O Estado de São Paulo, n. 45820, 31/03/2019. Política, p. A8

 

Cai liminar que proibia comemorar 31 de Março

Luci Ribeiro

31/03/2019

 

 

Decisão é de desembargadora plantonista do TRF, que não vê ‘violação à legalidade

A Justiça Federal cassou ontem liminar que proibia o governo de promover a realização de eventos alusivos ao golpe de 1964, que completa hoje 55 anos. A decisão foi da desembargadora de plantão no Tribunal Regional Federal da 1.ª Região, Maria do Carmo Cardoso. Apesar de “reconhecer a sensibilidade do tema em análise”, ela decidiu que a recomendação do presidente Jair Bolsonaro para comemorar a data se insere no âmbito do poder administrador.

“Não visualizo, de outra parte, violação ao princípio da legalidade, tampouco violação a direitos humanos, mormente se considerado o fato de que houve manifestações similares nas unidades militares nos anos anteriores, sem nenhum reflexo negativo na coletividade”, escreveu ela.

A liminar havia sido concedida na noite de anteontem pela juíza Ivani Silva da Luz, da 6.ª Vara da Justiça Federal em Brasília, atendendo a um pedido da Defensoria Pública da União. A Advocacia-Geral da União (AGU) recorreu às 21h35 do mesmo dia e, ontem cedo, saiu a sentença da desembargadora.

Antecipando-se à data, o Exército realizou anteontem no Comando Militar do Planalto, em Brasília, cerimônia para relembrar o 31 de março – que marcou a derrubada do presidente João Goulart e o início de um período de ditadura militar.

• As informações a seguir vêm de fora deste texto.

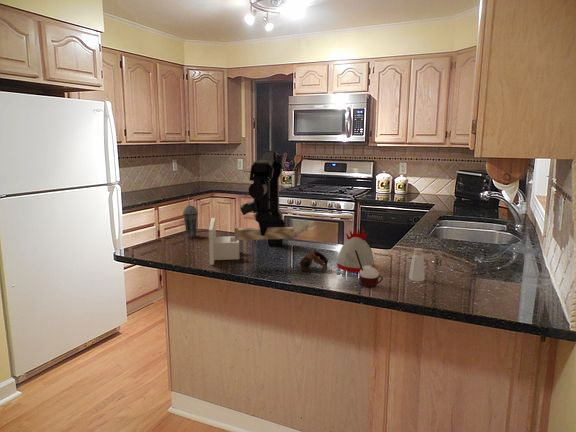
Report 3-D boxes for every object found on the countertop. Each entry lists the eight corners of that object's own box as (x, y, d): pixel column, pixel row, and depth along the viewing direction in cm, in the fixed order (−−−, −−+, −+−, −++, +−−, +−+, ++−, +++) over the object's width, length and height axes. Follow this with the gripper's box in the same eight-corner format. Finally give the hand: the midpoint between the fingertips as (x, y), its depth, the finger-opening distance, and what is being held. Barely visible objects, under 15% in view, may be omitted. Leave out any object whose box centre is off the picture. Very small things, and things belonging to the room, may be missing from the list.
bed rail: (291, 235, 168) (291, 223, 167) (294, 239, 162) (294, 226, 161) (234, 237, 165) (234, 225, 164) (234, 241, 159) (234, 228, 158)
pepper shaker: (418, 282, 143) (420, 251, 141) (405, 278, 147) (407, 248, 145) (428, 279, 146) (430, 249, 144) (415, 275, 150) (416, 245, 148)
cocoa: (382, 285, 141) (386, 251, 139) (379, 291, 136) (383, 255, 134) (354, 280, 145) (357, 247, 143) (350, 285, 139) (353, 250, 137)
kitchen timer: (371, 273, 152) (373, 233, 150) (334, 270, 156) (335, 231, 154) (375, 263, 166) (376, 226, 163) (340, 260, 169) (341, 223, 167)
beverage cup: (201, 235, 211) (200, 196, 208) (192, 238, 205) (191, 198, 201) (190, 234, 214) (188, 195, 211) (180, 237, 208) (179, 197, 204)
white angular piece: (238, 248, 187) (238, 217, 185) (239, 263, 164) (239, 228, 161) (212, 248, 186) (211, 217, 183) (209, 264, 162) (208, 229, 160)
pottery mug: (306, 266, 163) (317, 249, 161) (323, 281, 158) (335, 264, 156) (289, 265, 153) (300, 247, 151) (306, 282, 148) (318, 263, 146)
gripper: (240, 192, 168) (241, 230, 171) (241, 198, 150) (242, 241, 153) (268, 191, 170) (268, 229, 173) (272, 198, 151) (272, 240, 154)
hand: (262, 234), depth 163 cm, fingers closed on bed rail, 3 cm apart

Na solenidade, em que esteve presente o comandante da Força, general Edson Leal Pujol, o episódio foi tratado como “movimento cívico militar”.

Conforme revelou o Estado, Bolsonaro orientou os quartéis a celebrarem a data histórica, que havia sido retirada do calendário de comemorações das Forças Armadas desde 2011, no governo de Dilma Rousseff. Os oito comandos do Exército realizaram cerimônias – dois deles na quinta-feira (Sul e Sudeste) e seis anteontem.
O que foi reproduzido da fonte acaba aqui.